**Records for this task:**

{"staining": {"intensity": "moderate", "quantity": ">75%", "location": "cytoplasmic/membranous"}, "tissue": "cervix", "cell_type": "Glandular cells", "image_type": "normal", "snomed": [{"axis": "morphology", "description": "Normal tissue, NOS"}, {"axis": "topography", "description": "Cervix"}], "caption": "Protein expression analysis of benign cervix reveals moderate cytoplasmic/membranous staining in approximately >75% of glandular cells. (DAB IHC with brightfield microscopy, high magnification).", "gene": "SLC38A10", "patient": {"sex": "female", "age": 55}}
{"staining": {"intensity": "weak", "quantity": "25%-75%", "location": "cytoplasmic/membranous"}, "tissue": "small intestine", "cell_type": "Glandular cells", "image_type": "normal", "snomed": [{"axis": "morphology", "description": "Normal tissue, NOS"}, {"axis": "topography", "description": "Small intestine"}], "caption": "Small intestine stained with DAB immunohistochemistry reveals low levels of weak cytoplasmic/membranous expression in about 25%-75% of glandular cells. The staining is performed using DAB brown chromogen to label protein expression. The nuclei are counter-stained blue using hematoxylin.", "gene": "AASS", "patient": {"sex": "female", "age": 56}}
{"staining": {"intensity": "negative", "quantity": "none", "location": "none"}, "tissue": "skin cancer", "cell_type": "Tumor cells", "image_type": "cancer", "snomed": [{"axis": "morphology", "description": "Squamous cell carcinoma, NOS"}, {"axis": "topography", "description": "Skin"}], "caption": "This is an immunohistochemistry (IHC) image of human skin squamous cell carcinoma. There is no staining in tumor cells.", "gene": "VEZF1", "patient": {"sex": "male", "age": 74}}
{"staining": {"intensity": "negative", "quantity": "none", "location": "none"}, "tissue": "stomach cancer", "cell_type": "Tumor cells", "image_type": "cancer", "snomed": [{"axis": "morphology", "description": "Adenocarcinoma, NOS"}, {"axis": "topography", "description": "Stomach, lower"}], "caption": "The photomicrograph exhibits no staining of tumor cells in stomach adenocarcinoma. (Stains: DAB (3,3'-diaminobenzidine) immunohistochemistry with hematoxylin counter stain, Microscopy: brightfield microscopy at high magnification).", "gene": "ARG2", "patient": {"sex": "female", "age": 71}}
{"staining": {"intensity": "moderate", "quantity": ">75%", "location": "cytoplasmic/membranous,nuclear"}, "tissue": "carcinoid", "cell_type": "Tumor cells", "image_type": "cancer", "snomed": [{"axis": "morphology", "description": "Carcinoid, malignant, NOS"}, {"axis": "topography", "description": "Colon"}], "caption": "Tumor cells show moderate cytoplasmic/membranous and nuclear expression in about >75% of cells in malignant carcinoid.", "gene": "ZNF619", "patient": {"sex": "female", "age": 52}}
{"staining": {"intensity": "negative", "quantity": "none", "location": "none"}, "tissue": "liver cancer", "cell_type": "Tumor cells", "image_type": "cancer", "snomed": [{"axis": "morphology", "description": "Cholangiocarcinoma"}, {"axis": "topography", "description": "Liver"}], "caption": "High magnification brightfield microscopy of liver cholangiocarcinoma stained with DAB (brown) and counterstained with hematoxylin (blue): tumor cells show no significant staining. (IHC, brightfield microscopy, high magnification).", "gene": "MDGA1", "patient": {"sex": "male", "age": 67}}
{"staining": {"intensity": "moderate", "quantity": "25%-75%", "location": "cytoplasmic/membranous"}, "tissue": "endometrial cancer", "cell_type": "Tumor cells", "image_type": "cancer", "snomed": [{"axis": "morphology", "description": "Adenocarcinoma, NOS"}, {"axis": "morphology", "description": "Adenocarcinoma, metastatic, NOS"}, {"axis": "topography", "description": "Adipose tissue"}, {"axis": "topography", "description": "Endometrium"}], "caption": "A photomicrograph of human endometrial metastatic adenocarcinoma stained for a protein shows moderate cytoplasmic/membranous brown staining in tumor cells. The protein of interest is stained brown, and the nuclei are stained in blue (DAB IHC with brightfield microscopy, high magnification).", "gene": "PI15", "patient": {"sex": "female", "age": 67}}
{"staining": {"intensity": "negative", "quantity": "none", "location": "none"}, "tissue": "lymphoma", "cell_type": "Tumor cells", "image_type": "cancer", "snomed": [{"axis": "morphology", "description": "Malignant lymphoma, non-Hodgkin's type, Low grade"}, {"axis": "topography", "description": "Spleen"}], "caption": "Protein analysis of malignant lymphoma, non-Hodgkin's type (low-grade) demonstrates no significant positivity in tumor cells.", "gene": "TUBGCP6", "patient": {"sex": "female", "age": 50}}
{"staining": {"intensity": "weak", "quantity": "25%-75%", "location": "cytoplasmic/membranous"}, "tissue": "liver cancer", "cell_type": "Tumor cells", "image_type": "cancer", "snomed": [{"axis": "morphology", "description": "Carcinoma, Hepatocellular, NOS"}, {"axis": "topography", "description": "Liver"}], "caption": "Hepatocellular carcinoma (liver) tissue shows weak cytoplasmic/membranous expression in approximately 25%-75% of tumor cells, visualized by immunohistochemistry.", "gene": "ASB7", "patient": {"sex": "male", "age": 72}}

**Exercise:**
Retype exactly the lines of the data above that fall between the line with "magnification brightfield microscopy" and the line with "non-Hodgkin's type, Low", inclusive, and add nothing.

**Answer to this problem:**
{"staining": {"intensity": "negative", "quantity": "none", "location": "none"}, "tissue": "liver cancer", "cell_type": "Tumor cells", "image_type": "cancer", "snomed": [{"axis": "morphology", "description": "Cholangiocarcinoma"}, {"axis": "topography", "description": "Liver"}], "caption": "High magnification brightfield microscopy of liver cholangiocarcinoma stained with DAB (brown) and counterstained with hematoxylin (blue): tumor cells show no significant staining. (IHC, brightfield microscopy, high magnification).", "gene": "MDGA1", "patient": {"sex": "male", "age": 67}}
{"staining": {"intensity": "moderate", "quantity": "25%-75%", "location": "cytoplasmic/membranous"}, "tissue": "endometrial cancer", "cell_type": "Tumor cells", "image_type": "cancer", "snomed": [{"axis": "morphology", "description": "Adenocarcinoma, NOS"}, {"axis": "morphology", "description": "Adenocarcinoma, metastatic, NOS"}, {"axis": "topography", "description": "Adipose tissue"}, {"axis": "topography", "description": "Endometrium"}], "caption": "A photomicrograph of human endometrial metastatic adenocarcinoma stained for a protein shows moderate cytoplasmic/membranous brown staining in tumor cells. The protein of interest is stained brown, and the nuclei are stained in blue (DAB IHC with brightfield microscopy, high magnification).", "gene": "PI15", "patient": {"sex": "female", "age": 67}}
{"staining": {"intensity": "negative", "quantity": "none", "location": "none"}, "tissue": "lymphoma", "cell_type": "Tumor cells", "image_type": "cancer", "snomed": [{"axis": "morphology", "description": "Malignant lymphoma, non-Hodgkin's type, Low grade"}, {"axis": "topography", "description": "Spleen"}], "caption": "Protein analysis of malignant lymphoma, non-Hodgkin's type (low-grade) demonstrates no significant positivity in tumor cells.", "gene": "TUBGCP6", "patient": {"sex": "female", "age": 50}}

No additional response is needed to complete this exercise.